Fun with Small Dadoes

photo of dividers, end piece with dadoes and toolsA small box I’m making wants interior dividers. This is the first time I’ve tried making them, so it is a learning experience. The idea is 3 lengthwise dividers organized by two end pieces. The end pieces need dadoes. The scale of the project is such that the interior pieces are only 1/8 inch thick. I don’t have a 1/8 inch chisel and didn’t want to order one and wait. I do have an “Old Woman’s Tooth” router. So, off to the scrounge bin of Allen keys … some time with the hand cranked grinder … and some more time with the stones. The result is a 1/8″ router made in about a half hour.

photo of divider gripped in a good dadoThe material shown here is a sub-optimal choice, but it will do. It is cedar which is quite soft and crumbles in fear when a chisel comes near. Slicing is the key to success, and that little knife is kept razor sharp for marking, and now for slicing cedar.

Haunched dividers and stopped dadoes: a success, and fun learning how to make snug. (Yes, each fits snugly enough to support the end piece.)


6 Responses to “Fun with Small Dadoes”

  1. John Eugster Says:

    That’s awesome Bob, I don’t need one of these right now but just may have to make one because it’s so cool!

  2. Bob Says:

    Thanks John,
    The construction of the router plane might be self-evident for some.

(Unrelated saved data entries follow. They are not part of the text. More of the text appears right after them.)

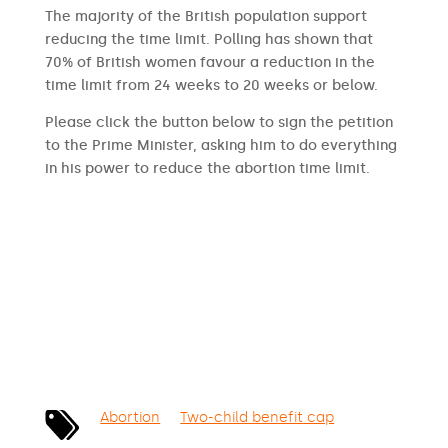
The majority of the British population support
reducing the time limit. Polling has shown that
70% of British women favour a reduction in the
time limit from 24 weeks to 20 weeks or below.
Please click the button below to sign the petition
to the Prime Minister, asking him to do everything
in his power to reduce the abortion time limit.
SIGN THE PETITION
Abortion
Two-child benefit cap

If not, I have an article that shows it and has a couple of hints about use. It will accommodate a moderate range of “irons” made from Allen keys.

    ref: http://www.bob-easton.com/blog/2009/866/

    The proportions (and progress) on your new cabinet look great!

  3. ralph boumenot Says:

    Hi Bob,
    that is in interestting looking knife. It obviously worked well scoring your dado walls. Where did you get it?

  4. Bob Says:

    Hi Ralph,
    I went looking for a new marking knife after watching Paul Sellers for a while. My Czeck Edge marking knife is superb, but it is thick and awkward for the way Sellers advocates marking. So, I scrounged around. Being the principal cook in the household, I turned to knives I use everyday in cooking.

    This is one of a set of small paring knives that we originally bought from Williams Sonoma. See this link. I reground it a bit, flattening the curved edge to a straight edge. Although very light weight, the blade is quite thin and the steel holds an edge very well. It has become my primary marking knife.

  5. ralph boumenot Says:

    Interesting. I’ll try to to WS this weekend to take a look at them.

  6. Bob Says:

    Ralph,
    I know that you have a full-time job and woodworking is a serious hobby for you. Everyone has different priorities on how they spend their time. … and as you get older, you’ll realize there’s less time left. Why spend time (and gasoline, and wear and tear on the car, etc.) driving over to WS to look at a $10 knife when you could use that time in the shop making something?

    I decided to use that knife because I didn’t want to waste time looking for one, or waiting for one to arrive mail-order. I had a set of 5 in the cutlery drawer and “sacrificed” one for the workshop. … the same as picking up any old piece of string or twine to complete a bow saw. The saw doesn’t care if it has the perfect 2mm twine.

    Time is precious … make something of it.